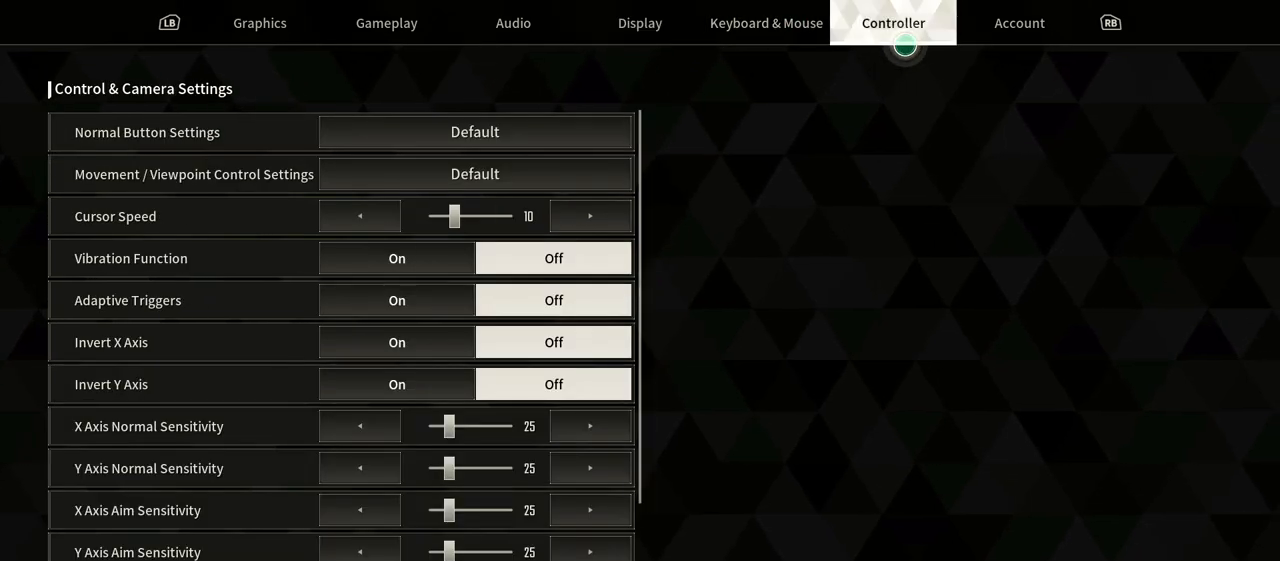
{"buttons": [], "left_stick": "down-left", "right_stick": "center", "events": [[383, "left_stick", "down-left"]]}
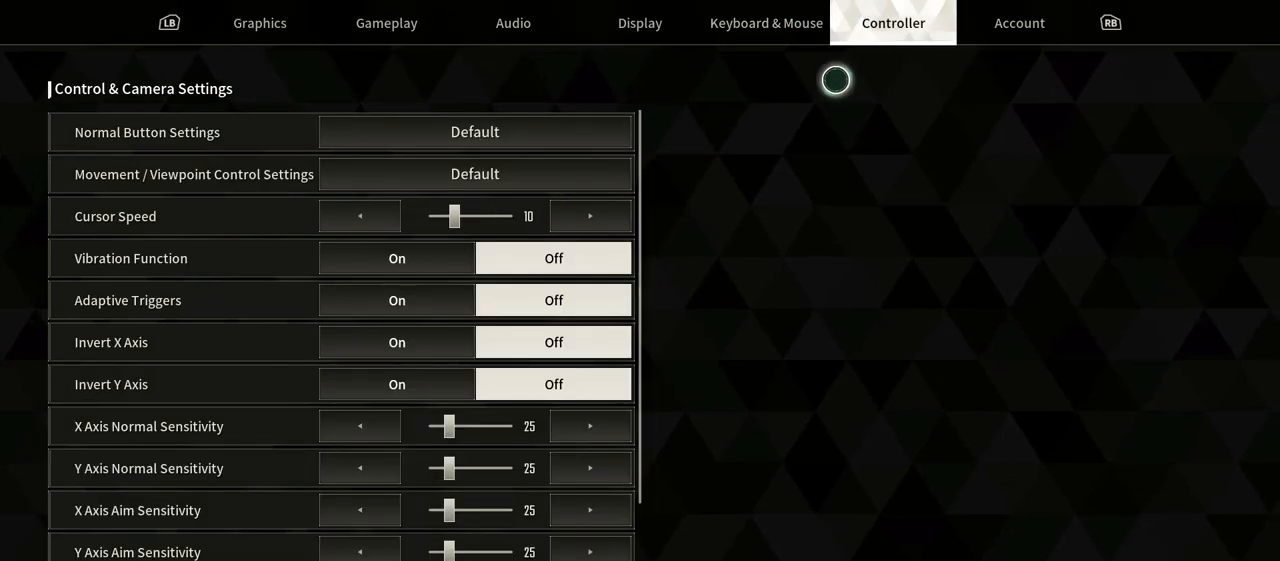
{"buttons": [], "left_stick": "right", "right_stick": "center", "events": [[217, "left_stick", "center"], [367, "left_stick", "right"]]}
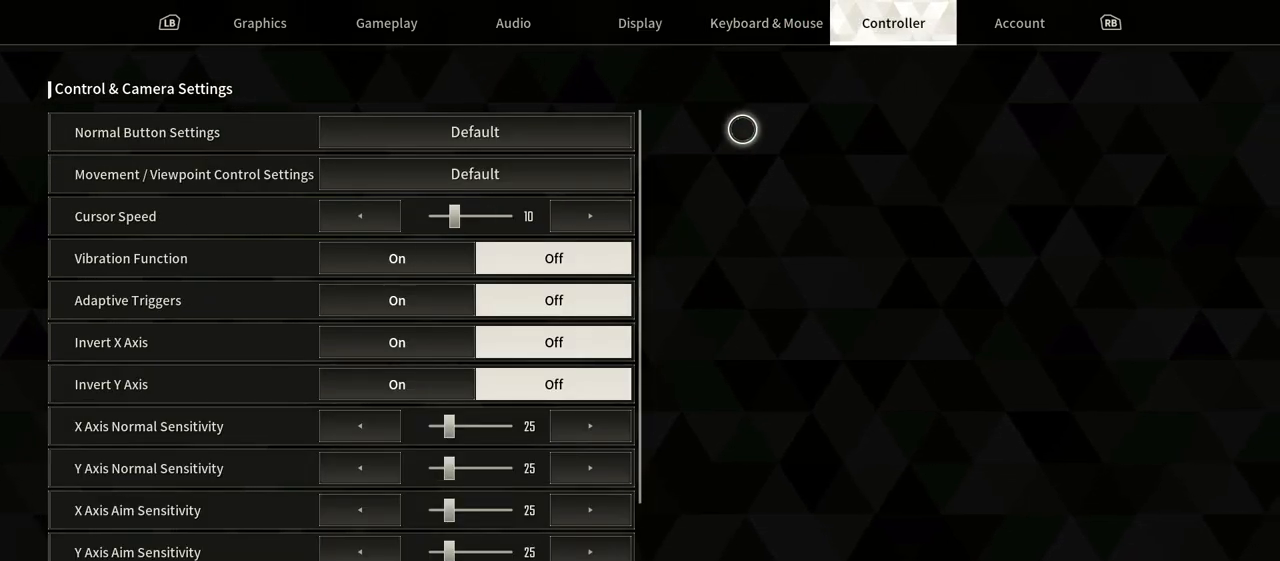
{"buttons": [], "left_stick": "left", "right_stick": "center", "events": [[83, "left_stick", "left"]]}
=====
» Work item: Repeat every line of the data above exactly, but drop the pictures.

» Reply:
{"buttons": [], "left_stick": "down-left", "right_stick": "center", "events": [[383, "left_stick", "down-left"]]}
{"buttons": [], "left_stick": "right", "right_stick": "center", "events": [[217, "left_stick", "center"], [367, "left_stick", "right"]]}
{"buttons": [], "left_stick": "left", "right_stick": "center", "events": [[83, "left_stick", "left"]]}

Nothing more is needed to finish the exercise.